Damat Mahmud Paşa kimdir?
Divan Şairi, Devlet Adamı Damat Mahmud Paşa kimdir?
Divan şairi ve devlet adamı 1853 yılında İstanbul'da doğdu 18 Ocak 1903 yılında Brüksel / Belçika'da öldü. ‘’Halil Paşazade Mahmud Celâleddin Bey” ibaresi, ebced hesabıyla doğum tarihini verir. Şiirlerinde kullandığı "Âsâf" mahlasını kendisine Manastırlı Fâik Bey vermişti. Eserlerinde ayrıca Dâmad Mahmud ve M. Asaf takma adlarını da kullandı. Asıl adı Mahmud Celaleddin olup Sultan Abdülmecid’in kızı Senîha Sultan’la 5 aralık 1876 tarinde evlendiğinden Damad Mahmud Paşa olarak tanındı. Prens Sabahattin ile Prens Lütfullah’ın babasıdır.
İki yaşında yetim kaldığından babasının kâhyası Ali Kemâlî Paşa'nın nezaretinde büyüdü. Genç yaşta Sadaret Mektûbî Kalemine, daha sonra Âmedî Odasına memur olarak alındı. Paris Elçiliğinde görevlendirildi. Dönemindeki Halidiye tarikatı şeyhlerinden Feyzullah Efendi’ye bağlandı.
Sarayda çeşitli memurluklarda bulunduktan sonra Şûra-i Devlet (Danıştay) üyeliği, 1877 ve 1899 yılları arasında Dahiliye Nazırlığı, 1878 yılında Sadık Paşa Kabinesinde Adliye Nâzırlığı yaptı. II. Abdülhamit aleyhindeki çalışmaları nedeniyle görevinden alındı. 1899 yılında Oğulları ile Avrupa’ya kaçtı. Paris ve Londra’da, Jön Türkler’le birlikte siyasî faaliyetlerine devam etti, Jön Türk Kongresinde fahri başkanlık yaptı, bunun üzerine rütbesi geri alınarak idama mahkûm edildi.
Son yılları Avrupa’da sürgün hayatı biçiminde geçti.

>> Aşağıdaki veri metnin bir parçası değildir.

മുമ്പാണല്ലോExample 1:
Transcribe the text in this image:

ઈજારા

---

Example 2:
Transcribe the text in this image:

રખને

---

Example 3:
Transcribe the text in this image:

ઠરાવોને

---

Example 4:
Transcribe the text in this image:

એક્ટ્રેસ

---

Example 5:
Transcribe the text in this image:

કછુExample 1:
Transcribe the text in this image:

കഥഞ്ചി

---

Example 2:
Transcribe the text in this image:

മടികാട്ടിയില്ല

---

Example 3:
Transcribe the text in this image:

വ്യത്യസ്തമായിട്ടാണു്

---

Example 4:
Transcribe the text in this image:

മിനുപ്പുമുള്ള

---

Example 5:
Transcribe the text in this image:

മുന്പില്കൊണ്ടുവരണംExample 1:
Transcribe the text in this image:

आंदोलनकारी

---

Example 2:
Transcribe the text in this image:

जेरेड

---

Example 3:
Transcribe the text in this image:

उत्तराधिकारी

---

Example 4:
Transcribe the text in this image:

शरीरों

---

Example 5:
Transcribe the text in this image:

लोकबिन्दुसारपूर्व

Marsilya’dan Cenevre’ye geçti, İsviçre’de çıkarılan Osmanlı gazetesini İngiltere’ye, Folkeston’a taşıyarak dağıtılmasını sağladı. Jön Türkler arasındaki liderlik mücadeleleri ve dönen entrikalar nedeniyle yurda dönmesi için yapılan uyarılar üzerine İngiltere’den ayrıldı.

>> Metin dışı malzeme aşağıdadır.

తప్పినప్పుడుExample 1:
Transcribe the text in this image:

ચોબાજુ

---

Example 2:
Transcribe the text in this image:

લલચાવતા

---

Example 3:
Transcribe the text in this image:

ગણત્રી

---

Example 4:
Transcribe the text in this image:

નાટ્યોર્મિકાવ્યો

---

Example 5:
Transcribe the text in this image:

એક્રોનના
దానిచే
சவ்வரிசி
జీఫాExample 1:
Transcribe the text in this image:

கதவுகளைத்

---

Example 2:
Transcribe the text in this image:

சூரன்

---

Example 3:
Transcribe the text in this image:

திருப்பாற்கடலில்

Mısır Valisi Abbas Hilmi Paşa’nın davetiyle önce Kahire’ye, daha sonra Korfu ve Roma’ya geçti. Hastalığı sebebiyle Brüksel’e gitti. Sultan Abdülhamid tarafından İstanbul’a getirilmek istendi. Ancak oğulları 1903 yılında (onun adına) Brüksel’de ölmeyi tercih ettiğini duyuran bir beyanat verdiler. Öldüğünde, önce Paris’te Pere-Lachaise Mezarlığına gömüldü. Oğlu Prens Sabahaddin, II. Meşrutiyet’ten hemen sonra yurda dönerken babasının kemik kalıntılarını yanında getirdi ve Eyüp Sultan civarına gömülmesini sağladı.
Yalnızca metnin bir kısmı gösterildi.